Research Sheds Light on M.O. of Unusual RNA Molecules

The Xist lncRNA (red) recruits proteins responsible for modifying chromatin arch
The Xist lncRNA (red) recruits proteins responsible for modifying chromatin architecture (green) across the X-chromosome. Xist and its associated proteins coat the entire X-chromosome, forming a distinctive compartment in the nucleus (blue).
The genes that code for proteins-more than 20,000 in total-make up only about 1 percent of the complete human genome. That entire thing-not just the genes, but also genetic junk and all the rest, is coiled and folded up in any number of ways within the nucleus of each of our cells. Think, then, of the challenge that a protein or other molecule, like RNA, faces when searching through that material to locate a target gene. Now a team of researchers led by newly arrived biologist Mitchell Guttman of the California Institute of Technology (Caltech) and Kathrin Plath of UCLA, has figured out how some RNA molecules take advantage of their position within the three-dimensional mishmash of genomic material to home in on targets.
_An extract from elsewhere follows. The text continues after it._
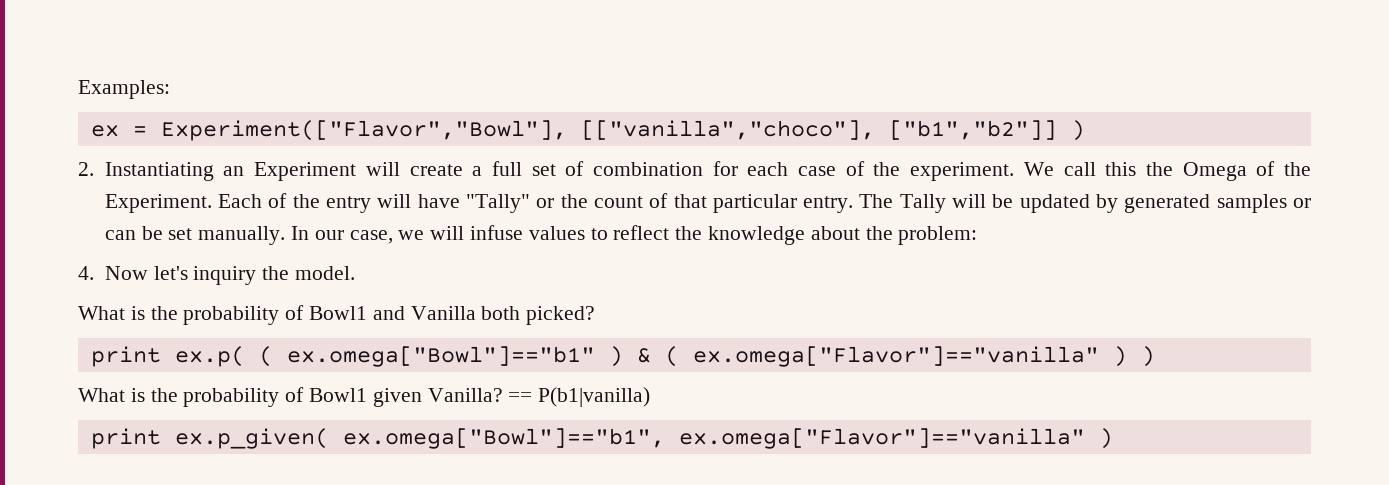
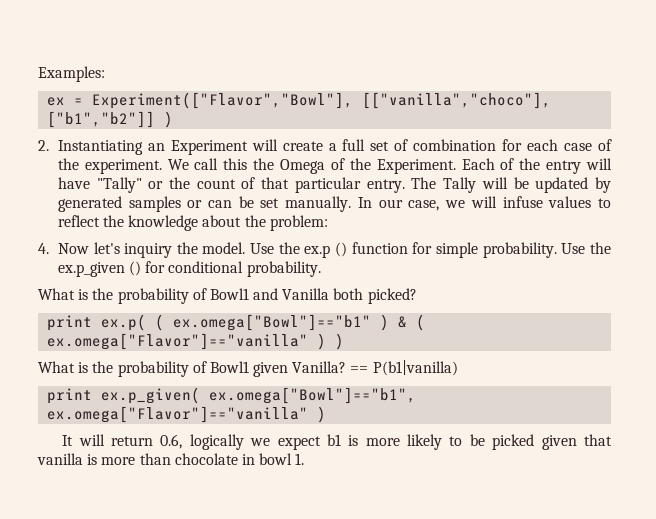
(355, 273) none -> [250,242,611,258] [57,261,321,277] Use the ex.p () function for simple probability. Use the ex.p_given () for conditional probability.
(1113, 438) none -> [62,434,612,450] [37,453,305,465] // It will return 0.6, logically we expect b1 is more likely to be picked given that vanilla is more than chocolate in bowl 1.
The research appears in the current issue of Science Express. The findings suggests a unique role for a class of RNAs, called lncRNAs, which Guttman and his colleagues at the Broad Institute of MIT and Harvard first characterized in 2009. Until then, these lncRNAs-short for long, noncoding RNAs and pronounced "link RNAs"-had been largely overlooked because they lie in between the genes that code for proteins.